* [Exercise input]:
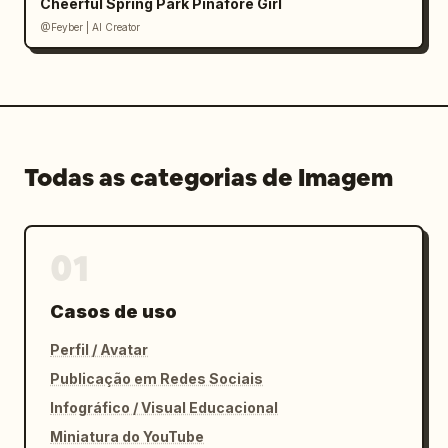
Cheerful Spring Park Pinafore Girl
@Feyber | AI Creator
Todas as categorias de Imagem
01
Casos de uso
Perfil / Avatar
Publicação em Redes Sociais
Infográfico / Visual Educacional
Miniatura do YouTube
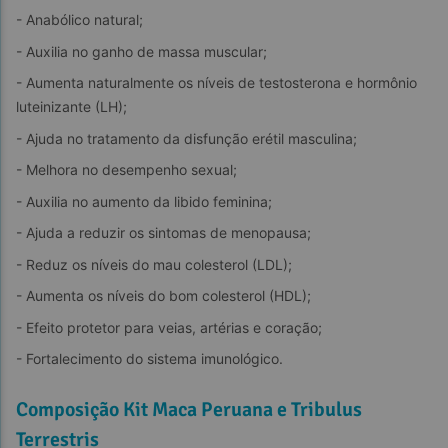
- Anabólico natural;
- Auxilia no ganho de massa muscular;
- Aumenta naturalmente os níveis de testosterona e hormônio 
luteinizante (LH);
- Ajuda no tratamento da disfunção erétil masculina;
- Melhora no desempenho sexual;
- Auxilia no aumento da libido feminina;
- Ajuda a reduzir os sintomas de menopausa;
- Reduz os níveis do mau colesterol (LDL);
- Aumenta os níveis do bom colesterol (HDL);
- Efeito protetor para veias, artérias e coração;
- Fortalecimento do sistema imunológico.
Composição Kit Maca Peruana e Tribulus
Terrestris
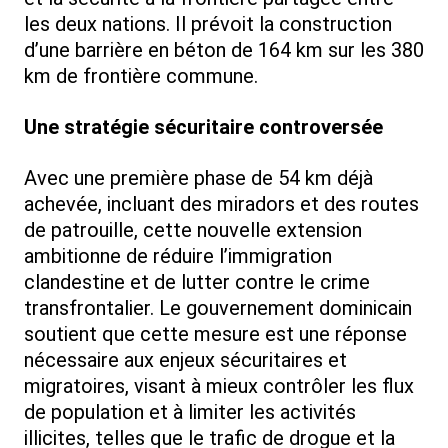
les deux nations. Il prévoit la construction
d’une barrière en béton de 164 km sur les 380
km de frontière commune.
Une stratégie sécuritaire controversée
Avec une première phase de 54 km déjà
achevée, incluant des miradors et des routes
de patrouille, cette nouvelle extension
ambitionne de réduire l’immigration
clandestine et de lutter contre le crime
transfrontalier. Le gouvernement dominicain
soutient que cette mesure est une réponse
nécessaire aux enjeux sécuritaires et
migratoires, visant à mieux contrôler les flux
de population et à limiter les activités
illicites, telles que le trafic de drogue et la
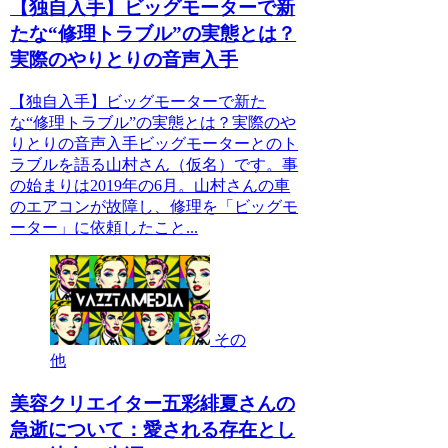
【独自入手】ビッグモーターで新
たな“修理トラブル”の実態とは？
実際のやりとりの音声入手
【独自入手】ビッグモーターで新た
な“修理トラブル”の実態とは？実際のや
りとりの音声入手ビッグモーターとのト
ラブルを語る山村さん（仮名）です。事
の始まりは2019年の6月。山村さんの車
のエアコンが故障し、修理を「ビッグモ
ーター」に依頼したこと...
その
他
美容クリエイター五彩緋夏さんの
急逝について：愛される存在とし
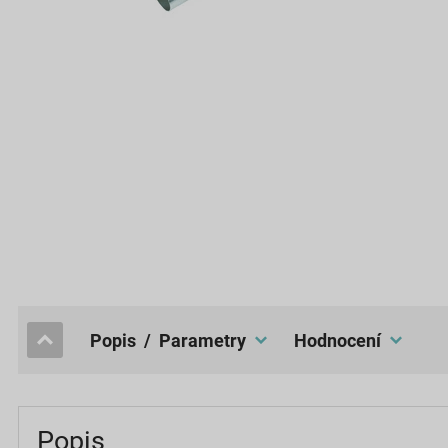
popis / Parametry
hodnocení
Popis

* [Goal of the exercise]:
Start at the line that contains "美容クリエイター五彩緋夏さんの" and retype every line through the end of the entries above, both ends included. Exclude all pictures.

* [Answer for this exercise]:
美容クリエイター五彩緋夏さんの
急逝について：愛される存在とし
popis / Parametry
hodnocení
Popis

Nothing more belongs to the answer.